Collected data
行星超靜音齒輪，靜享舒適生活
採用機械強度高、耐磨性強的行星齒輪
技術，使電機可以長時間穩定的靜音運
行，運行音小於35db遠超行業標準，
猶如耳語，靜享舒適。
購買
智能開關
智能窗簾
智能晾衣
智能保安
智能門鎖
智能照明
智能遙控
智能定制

Directive: Every entry needs to be retyped exactly.

Expected answer:
行星超靜音齒輪，靜享舒適生活
採用機械強度高、耐磨性強的行星齒輪
技術，使電機可以長時間穩定的靜音運
行，運行音小於35db遠超行業標準，
猶如耳語，靜享舒適。
購買
智能開關
智能窗簾
智能晾衣
智能保安
智能門鎖
智能照明
智能遙控
智能定制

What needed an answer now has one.